**Source:**
┄┄┄┄┄┄┄┄┄┄┄┄┄┄┄┄┄┄┄┄

Ever since the 2009 post-financial-crisis government stimulus of 4 trillion RMB, which kick-started a massive housing market boom, anxiety about skyrocketing housing prices has filled the pages of the country’s newspapers and cadres’ speeches. Premier Wen Jiabao’s numerous promises to keep housing price “reasonable” during his last few years in office still resounds. But the jokes today capture something new in that anxiety. The rallying market is reshaping people’s psyche as much as their pockets.

One of the most cited expressions of concern in the Chinese media today is Longview Economics CEO Chris Watling’s comparison of the current housing price hike to the Dutch “Tulip Fever” that happened almost 400 years ago. The London-based consultancy lists Shenzhen, the Chinese city that borders Hong Kong, as the world’s second most expensive housing market, next only to San Jose in California. According to the firm, Shenzhen’s housing price has risen a whopping 76 percent in a single year, surpassing longtime real estate strongholds, its sister city Hong Kong, and even inner London.

It is debatable if China’s housing boom today is as economically shaky as the Tulip Fever or even the housing boom in the United States before the financial crisis, fueled by subprime mortgage. As recent as in Jun this year, bullish advocates for the Chinese property market, such as star developer Ren Zhiqiang, a Weibo celebrity, were still arguing that the rise in housing prices is driven by the unabated pace of urbanization and population inflow into cities. The large amount of down payments, backed by actual saving of the Chinese consumers, not credit, makes the boom qualitatively different from the subprime mortgage driven US housing market before the crisis.

But concerns with the sustainability of the current boom is only part of what people have been fretting about. Yes, the prospect of a spectacular crash in the fashion of the stock market last year is scary. However, to many people, the alternative, a market that continues to rally in the foreseeable future, looks as troubling if not more fearsome. The engineer joke is an embodiment of such concern: an ever booming housing market is going to eat into the very foundation of a robust, creativity-based economy that China is so eager to become.

A much more articulated version of this fear appeared on the Financial Times Chinese website on Aug 29. The author enumerates a few dire consequences of an ever enlarging housing bubble, including financial risks and depleted capitals for the “material economy” such as manufacturing. More piercingly, he observes that with the housing price spike, the “landlord mentality” that historically haunts China has been rekindled among the Chinese nouveau riche. “Many rich investors have accumulated a large amount of real estate in their hands to collect rent or simply the additional value generated from more rise in price. One the other side, more urban proletarians, those workers who can never afford housing, are created in the process.” For a regime that, more than 60 years ago, gained support by wiping out the landowning class through collectivization, the current situation seems ironic.

┄┄┄┄┄┄┄┄┄┄┄┄┄┄┄┄┄┄┄┄

**Written request A:** Please echo the rows below, starting with the row that contains "name author: (L.) Liebm." and continuing through the last row, both ends included.

┄┄┄┄┄┄┄┄┄┄┄┄┄┄┄┄┄┄┄┄

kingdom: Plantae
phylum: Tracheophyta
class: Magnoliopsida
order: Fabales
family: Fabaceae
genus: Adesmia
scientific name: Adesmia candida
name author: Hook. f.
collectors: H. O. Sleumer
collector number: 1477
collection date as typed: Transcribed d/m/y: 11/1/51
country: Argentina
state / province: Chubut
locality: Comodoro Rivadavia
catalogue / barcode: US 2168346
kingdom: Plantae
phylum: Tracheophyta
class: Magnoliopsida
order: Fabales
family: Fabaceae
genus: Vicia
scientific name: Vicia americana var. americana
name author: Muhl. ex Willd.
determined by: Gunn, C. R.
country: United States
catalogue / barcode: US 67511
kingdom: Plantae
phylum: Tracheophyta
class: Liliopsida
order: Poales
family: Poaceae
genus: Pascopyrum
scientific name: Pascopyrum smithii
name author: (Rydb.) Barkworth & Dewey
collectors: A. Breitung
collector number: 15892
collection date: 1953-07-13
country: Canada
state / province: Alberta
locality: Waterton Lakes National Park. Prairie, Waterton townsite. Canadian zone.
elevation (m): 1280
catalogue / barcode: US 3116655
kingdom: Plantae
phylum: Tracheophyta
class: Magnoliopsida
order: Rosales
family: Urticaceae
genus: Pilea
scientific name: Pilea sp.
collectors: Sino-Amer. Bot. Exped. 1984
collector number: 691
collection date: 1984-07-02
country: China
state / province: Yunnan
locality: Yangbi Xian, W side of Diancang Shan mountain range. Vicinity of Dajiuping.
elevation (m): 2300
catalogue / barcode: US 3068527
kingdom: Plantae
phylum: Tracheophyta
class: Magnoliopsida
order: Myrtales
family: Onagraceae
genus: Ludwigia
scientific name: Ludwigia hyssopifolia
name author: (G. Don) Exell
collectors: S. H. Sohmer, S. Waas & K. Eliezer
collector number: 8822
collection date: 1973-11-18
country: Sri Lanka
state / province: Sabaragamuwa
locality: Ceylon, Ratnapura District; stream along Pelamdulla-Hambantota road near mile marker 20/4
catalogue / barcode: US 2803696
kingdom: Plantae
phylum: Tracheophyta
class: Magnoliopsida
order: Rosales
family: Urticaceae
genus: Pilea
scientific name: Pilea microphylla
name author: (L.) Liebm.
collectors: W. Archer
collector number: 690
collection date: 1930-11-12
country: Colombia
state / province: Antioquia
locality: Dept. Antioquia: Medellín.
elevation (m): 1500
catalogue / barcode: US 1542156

┄┄┄┄┄┄┄┄┄┄┄┄┄┄┄┄┄┄┄┄

**Written request B:** In the article on China's housing boom above, which housing market ranks ahead of Shenzhen on the consultancy's list of the world's most expensive?

**Final answer A:**
name author: (L.) Liebm.
collectors: W. Archer
collector number: 690
collection date: 1930-11-12
country: Colombia
state / province: Antioquia
locality: Dept. Antioquia: Medellín.
elevation (m): 1500
catalogue / barcode: US 1542156

**Final answer B:** San Jose in California.